Während Ray selbst – als Person wie als Künstler – die Erwartungen des Westens an Indiens Kinokunst perfekt zu erfüllen schien und als dessen „Vorzeigesohn“ (Jacob Levitch) fungierte, bot das elektrisierend zerrissene, experimentierfreudige Werk des von Selbstzweifeln geplagten „Problemkinds“ Ghatak keine wohligen Sicherheiten. Sein Spitzname war „brennender Tiger“, und so lodernd, Grenzen sprengend war auch sein Kino. Der von Ray beschworene Aspekt der „epischen Schönheit“ kann durchaus auch im Sinne Brechts verstanden werden, den Ghatak ins Bengalische übersetzte. „Für all jene, die das Glück hatten, einen seiner Filme zu sehen, zählt Ghatak zu jenen seltenen Künstlern, die durch ihre Art, die Dinge zu zeigen, unsere Vorstellung von der Welt verändern“, so der französische Autor Hubert Niogret.
 
Als Sohn eines ostbengalischen Magistratsbeamten verbringt Ghatak eine harmonische Kindheit im Schoß der Familie. Die Teilung Bengalens 1947 wird zum einschneidenden Erlebnis: Wie Abermillionen flieht Ghataks Familie aus Ostpakistan (heute: Bangladesch) ins indische Kalkutta, wo er sich bald in der kommunistischen Partei und beim Theater engagiert. Der kulturelle Brennpunkt ist die „Indian People’s Theatre Association“ (IPTA), zu deren Umfeld auch Satyajit Ray, Mrinal Sen und viele spätere Ghatak-Mitarbeiter gehören. Nach internen IPTA-Streitigkeiten (er wird als Trotzkist abgestempelt) sieht Ghatak im Kino eine neue Chance – auch auf mehr Publikum. Sein Filmdebüt Nagarik (1953) wird jedoch erst nach seinem Tod gezeigt. Wäre dieser Film vor seinem eigenen Debüt Pather Panchali herausgekommen, meint Ray, hätte man Indiens Kino mit Ghatak entdeckt.

 
Ritwik Ghataks Ajantrik (Der Vagabund) läuft 1958 am Rande des Festivals in Venedig, und allein Georges Sadoul feiert den „jungen, außergewöhnlich begabten Filmemacher“. Mit dem Hauptwerk Meghe dhaka tara (Der verborgene Stern) folgt 1960 ein einziger Publikumserfolg, bevor Ghatak sich im eigenen Feuer verzehrt: Bis er 51-jährig stirbt, bricht der von Tuberkulose, Tumoren und Alkohol zerfressene Filmemacher mehr Projekte ab, als er vollendet. Mit autobiografischer Intensität erzählt er vom Überleben, der Verteidigung einer menschenwürdigen Existenz im Angesicht der Verzweiflung: Im unfassbaren Abschiedswerk Jukti, takko aar gappo (Einsicht, Streit und eine Geschichte) inszeniert sich der gezeichnete Ghatak selbst als Alkoholiker; Komal gandhar (e-Moll) beschwört die IPTA-Zeit, Der Fluss Titash die Erinnerung an die Deltalandschaften seiner Jugend.
 
Flüsse – seine größten Epen, Subarnarekha und Titash, tragen deren Namen im Titel – und Flüchtlinge sind Zentralmotive für Ghataks Geschichte(n) eines so nicht mehr existierenden Staates.

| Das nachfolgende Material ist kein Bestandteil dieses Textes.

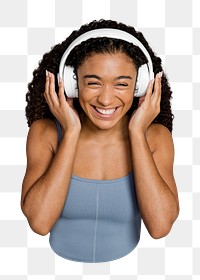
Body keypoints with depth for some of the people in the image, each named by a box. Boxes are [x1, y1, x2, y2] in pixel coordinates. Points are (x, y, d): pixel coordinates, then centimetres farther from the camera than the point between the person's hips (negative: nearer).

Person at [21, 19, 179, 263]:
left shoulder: (156, 137, -7)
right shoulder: (45, 133, -8)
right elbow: (39, 222, -18)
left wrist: (137, 132, -17)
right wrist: (71, 132, -18)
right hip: (60, 265, 1)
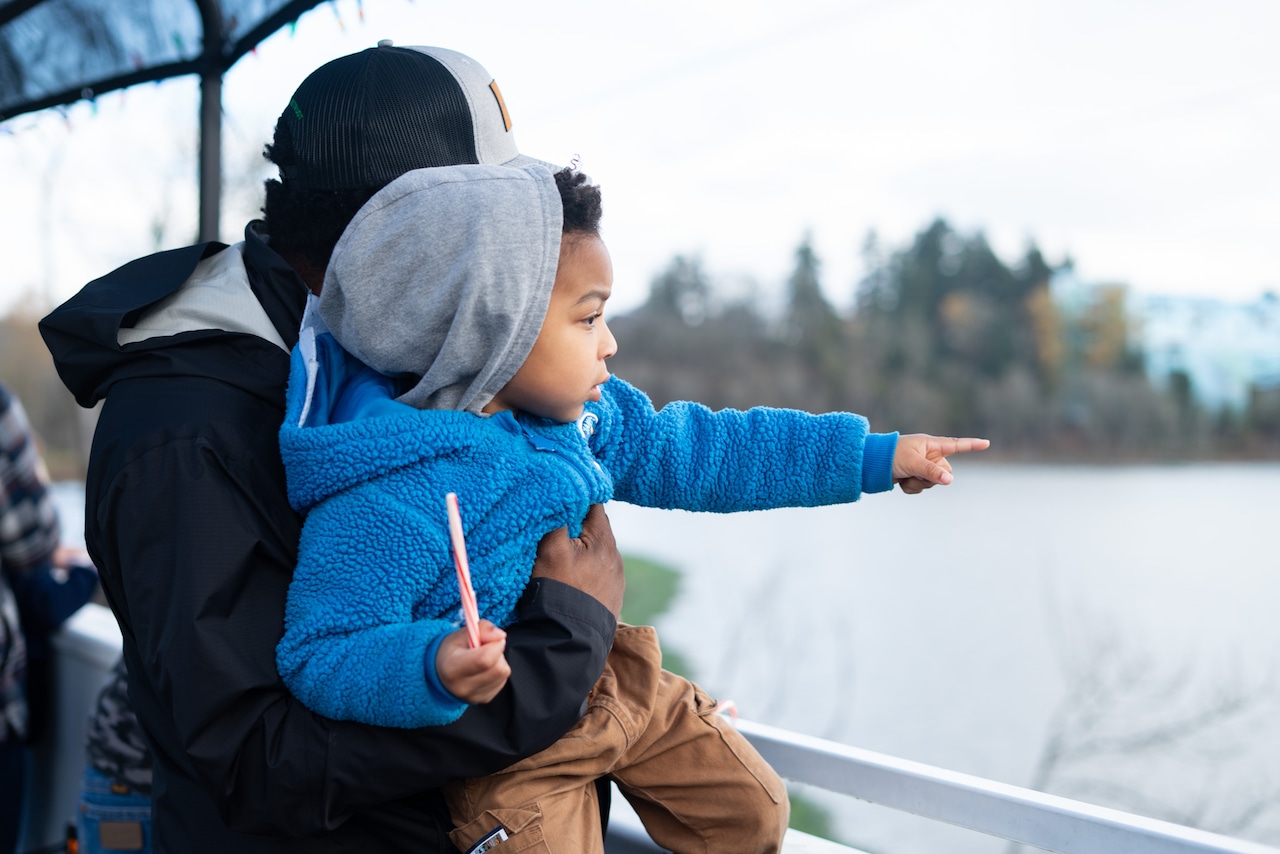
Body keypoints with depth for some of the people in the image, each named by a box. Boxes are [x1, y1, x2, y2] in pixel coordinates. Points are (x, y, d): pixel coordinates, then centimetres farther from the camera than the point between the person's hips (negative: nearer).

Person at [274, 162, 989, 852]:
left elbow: (691, 453, 3)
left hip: (612, 679, 7)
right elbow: (322, 657, -28)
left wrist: (872, 458, 5)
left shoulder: (572, 412, -5)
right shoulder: (385, 501, -31)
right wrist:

Dessen politische Zerrissenheit prägt Ghataks Ästhetik: Tradition und Moderne sowie melodramatische, realistische und revolutionäre Inszenierungsideen befeuern einander auf verdreifachter Erzählebene – im individuellen Drama spiegeln sich größere soziale Allegorien und mythische Abbilder. Ghatak-Heldinnen wie Nita in Der verborgene Stern opfern sich in nationaler Notlage als Ernährerin für ihre Familie: Mother India. Zugleich sind sie Wiedergängerinnen von Göttinnen: Wie die alten Mythen schildert Ghatak den Kreislauf von Zerstörung und Wiedergeburt.
 
Die mysteriöse, oft nervöse Kraft und Komplexität von Ghataks Kunst verdankt sich der kühnen Verzahnung widerstreitender Ideen. Über gewaltige Bilder setzt er erstaunliche Tonspuren: Peitschenschläge zu Nitas unvergesslichem Abstieg, Schüsse zur Nachricht von Ghandis Tod in Subarnarekha. Musik dient als Brücke – auch zwischen der konkreten Wirklichkeit und der erstrebten Universalität, im Mitgefühl für die Figuren, in der sozialen und allegorischen Ambition und in der maßlosen Leidenschaft, mit der Ghatak sich aufreibt: „Ein Mensch stirbt, die Menschheit lebt weiter.“ Die Menschheit hat erst nach Ghataks Tod entdeckt, was er ihr gegeben hat: eine einzigartige Vision von Kino, tosend wie die großen Flüsse, die es durchströmen.
 
Das Filmmuseum zeigt sechs der acht Filme, die Ritwik Ghatak vollendet hat. Zwei seiner Werke –
Nagarik und Bari theke paliye (1959) – sind derzeit nicht im Original zugänglich.